The flaw comes in our approach.  Who pays is of critical importance.  The mistake of Heritage, Gingrich, Romney and others was following the path of overindulgence in third-party payment.  Nowhere else in our economy do we have a situation in which the vast majority of all transactions involve someone else’s money, even when there is no good reason for it.  Unexpected car repairs can sometimes be expensive but we find the resources within our budget to pay for them directly.  Doing so over the long run saves by not needing the services and expense of anyone else to be involved in the transaction, but more importantly constrains usage and costs by the use of market forces that can only happen by the direct interaction of consumer and provider.  A third-party payer disrupts normal market forces that efficiently set prices and allocate resources in repairing cars or sick humans.  It encourages overuse by creating the illusion of free or almost free to the user at their time of use.  A central goal in healthcare/insurance policy should be the reduction of third-party payment and increase of direct payment as much as possible.  The fact is that we all pay in the end, going through a third-party only adds to those costs, and studies have shown those additions to be considerable.

Had Heritage approached the concept of a mandate with direct payment objectives in mind they may have been on to something.   Consider a system of forced limited budgeting as an alternative to forced third-party prepayment schemes we foolishly accept as insurance.  This is a radically different approach that respects economic freedom and market forces.  Rather than a requirement to buy typical cover everything insurance think of a requirement to direct a percentage of income to a health savings account independent of insurance up to a certain limit that is then indexed to inflation.  The amount may be $30,000 to $50,000 but the vast majority of people would reach this over a surprisingly short amount of time.  Importantly, a huge portion of the money spent on healthcare would then stay with the user, never passing through the hands of any third-party who thereby gains the right to direct decisions in the transaction.  Direct payment puts the consumer in charge and restores the long ago disrupted doctor-patient relationship as nothing else can.

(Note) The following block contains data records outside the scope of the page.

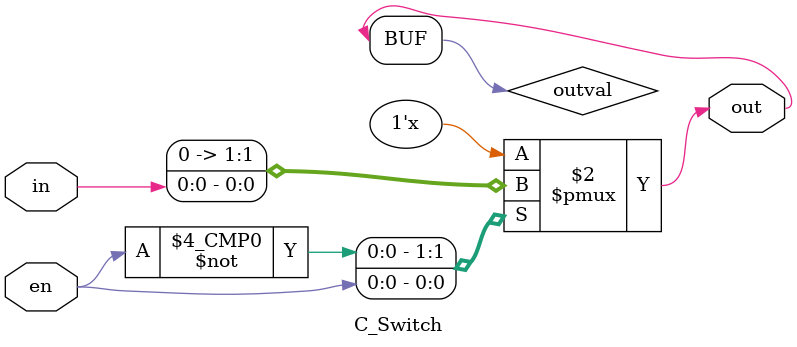
<source format=v>
module C_Switch(en, in, out);

	parameter BITS = 1;
	input en;
	input [BITS-1:0] in;
	output [BITS-1:0] out;
	reg [BITS-1:0] outval;

	always @ (en or in) begin
		case(en)
		1'b0 : outval = {BITS{1'b0}};
		1'b1 : outval = in;
		endcase
	end
	assign out = outval;

endmodule

</source>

A limited budgeting mandate would importantly be applied to everyone and a percent of any public assistance would be directed to a health savings account as well.  Such accounts would have to be limited in their use without any exceptions.  This approach would all but eliminate the current situation where anyone would receive medical services and pay nothing.  Everyone would almost always have available at least a portion of the payment as well as the freedom and dignity of making their choice as to when and where to spend it.

Of course the need for insurance remains, but limiting that to true insurance for the unexpected and beyond the ability to pay otherwise benefits all, again, by restoring market forces.  It is not the failure of the market that has created the healthcare/insurance mess, but rather a market that can no longer properly function due to the disruption caused by excessive third-party payment and government regulation.  Proof of this can be seen by looking at those procedures not normally covered by insurance.  Lasik eye surgery, cosmetic surgery, and dental implants are all examples and what we see is what the market always does.  Quality improves as prices come down.  Free markets work and bring the only forces that will ever bend the cost curve.

Beyond limited forced budgeting, any consideration of a mandate to limit public liability by buying insurance needs to itself be limited to very large deductibles but with very high or even no limits.  Because very few individuals get involved with the highest of medical expenses this approach could be made affordable to almost all with the participation of all, especially where a budgeting mandate is applied first.  The mandate idea in healthcare/insurance has merit but creative out of the box thinking is required in its implementation, taking care to first and foremost promote a maximum of direct payment that preserves market forces.